◆ **WORK INSTRUCTION**
Find the line that contains "values will be". Restate it and each following line exactly, through the end of the records.

◆ **RECORDS PROVIDED**
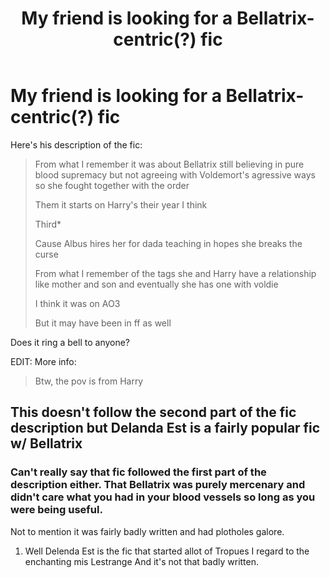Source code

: #+TITLE: My friend is looking for a Bellatrix-centric(?) fic

* My friend is looking for a Bellatrix-centric(?) fic
:PROPERTIES:
:Author: DemonicSavage
:Score: 11
:DateUnix: 1598411842.0
:DateShort: 2020-Aug-26
:FlairText: What's That Fic?
:END:
Here's his description of the fic:

#+begin_quote
  From what I remember it was about Bellatrix still believing in pure blood supremacy but not agreeing with Voldemort's agressive ways so she fought together with the order

  Them it starts on Harry's their year I think

  Third*

  Cause Albus hires her for dada teaching in hopes she breaks the curse

  From what I remember of the tags she and Harry have a relationship like mother and son and eventually she has one with voldie

  I think it was on AO3

  But it may have been in ff as well
#+end_quote

Does it ring a bell to anyone?

EDIT: More info:

#+begin_quote
  Btw, the pov is from Harry
#+end_quote


** This doesn't follow the second part of the fic description but Delanda Est is a fairly popular fic w/ Bellatrix
:PROPERTIES:
:Author: bluuepigeon
:Score: 2
:DateUnix: 1598413978.0
:DateShort: 2020-Aug-26
:END:

*** Can't really say that fic followed the first part of the description either. That Bellatrix was purely mercenary and didn't care what you had in your blood vessels so long as you were being useful.

Not to mention it was fairly badly written and had plotholes galore.
:PROPERTIES:
:Author: CreamPuffDelight
:Score: 4
:DateUnix: 1598422858.0
:DateShort: 2020-Aug-26
:END:

**** Well Delenda Est is the fic that started allot of Tropues I regard to the enchanting mis Lestrange And it's not that badly written.
:PROPERTIES:
:Author: amkwiesel
:Score: 1
:DateUnix: 1598427525.0
:DateShort: 2020-Aug-26
:END:
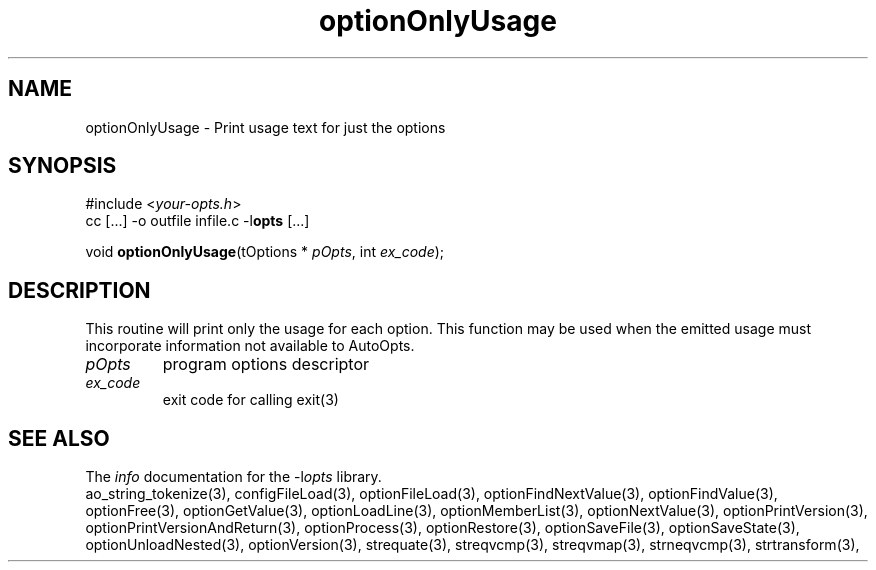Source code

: .TH optionOnlyUsage 3 2015-12-06 "" "Programmer's Manual"
.\"  DO NOT EDIT THIS FILE   (optionOnlyUsage.3)
.\"
.\"  It has been AutoGen-ed
.\"  From the definitions    ./funcs.def
.\"  and the template file   agman3.tpl
.SH NAME
optionOnlyUsage - Print usage text for just the options
.sp 1
.SH SYNOPSIS

#include <\fIyour-opts.h\fP>
.br
cc [...] -o outfile infile.c -l\fBopts\fP [...]
.sp 1
void \fBoptionOnlyUsage\fP(tOptions * \fIpOpts\fP, int \fIex_code\fP);
.sp 1
.SH DESCRIPTION
This routine will print only the usage for each option.
This function may be used when the emitted usage must incorporate
information not available to AutoOpts.
.TP
.IR pOpts
program options descriptor
.TP
.IR ex_code
exit code for calling exit(3)
.SH SEE ALSO
The \fIinfo\fP documentation for the -l\fIopts\fP library.
.br
ao_string_tokenize(3), configFileLoad(3), optionFileLoad(3), optionFindNextValue(3), optionFindValue(3), optionFree(3), optionGetValue(3), optionLoadLine(3), optionMemberList(3), optionNextValue(3), optionPrintVersion(3), optionPrintVersionAndReturn(3), optionProcess(3), optionRestore(3), optionSaveFile(3), optionSaveState(3), optionUnloadNested(3), optionVersion(3), strequate(3), streqvcmp(3), streqvmap(3), strneqvcmp(3), strtransform(3),
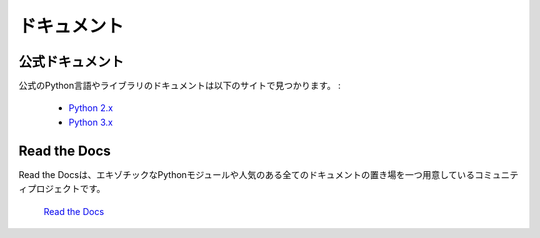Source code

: .. Documentation
   =============

ドキュメント
==========================

.. Official Documentation
   ----------------------

公式ドキュメント
--------------------------------------------

.. The official Python Language and Library documentation can be found here:

公式のPython言語やライブラリのドキュメントは以下のサイトで見つかります。 :

    - `Python 2.x <http://docs.python.org/>`_
    - `Python 3.x <http://docs.python.org/py3k/>`_


Read the Docs
-------------

.. Read the Docs is a popular community project, providing a single location for
   all documentation of popular and even more exotic Python modules.

Read the Docsは、エキゾチックなPythonモジュールや人気のある全てのドキュメントの置き場を一つ用意しているコミュニティプロジェクトです。

    `Read the Docs <http://readthedocs.org/>`_



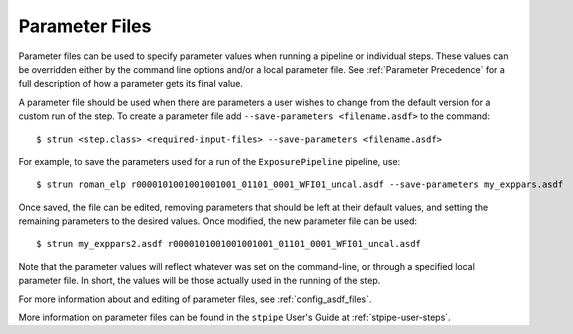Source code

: .. _parameter_files:

Parameter Files
===============

Parameter files can be used to specify parameter values when running a
pipeline or individual steps. These values can be
overridden either by the command line options and/or a
local parameter file. See :ref:`Parameter Precedence` for a full description of
how a parameter gets its final value.

A parameter file should be used when there are parameters a user wishes to
change from the default version for a custom run of the step. To create a
parameter file add ``--save-parameters <filename.asdf>`` to the command:
::

$ strun <step.class> <required-input-files> --save-parameters <filename.asdf>

For example, to save the parameters used for a run of the ``ExposurePipeline``
pipeline, use:
::

$ strun roman_elp r0000101001001001001_01101_0001_WFI01_uncal.asdf --save-parameters my_exppars.asdf

Once saved, the file can be edited, removing parameters that should be left
at their default values, and setting the remaining parameters to the
desired values. Once modified, the new parameter file can be used:
::

$ strun my_exppars2.asdf r0000101001001001001_01101_0001_WFI01_uncal.asdf

Note that the parameter values will reflect whatever was set on the
command-line, or through a specified local parameter file. In short, the
values will be those actually used in the running of the step.

For more information about and editing of parameter files, see
:ref:`config_asdf_files`.


More information on parameter files can be found in the ``stpipe`` User's
Guide at :ref:`stpipe-user-steps`.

◆ **RESPONSE AREA**
values will be those actually used in the running of the step.

For more information about and editing of parameter files, see
:ref:`config_asdf_files`.


More information on parameter files can be found in the ``stpipe`` User's
Guide at :ref:`stpipe-user-steps`.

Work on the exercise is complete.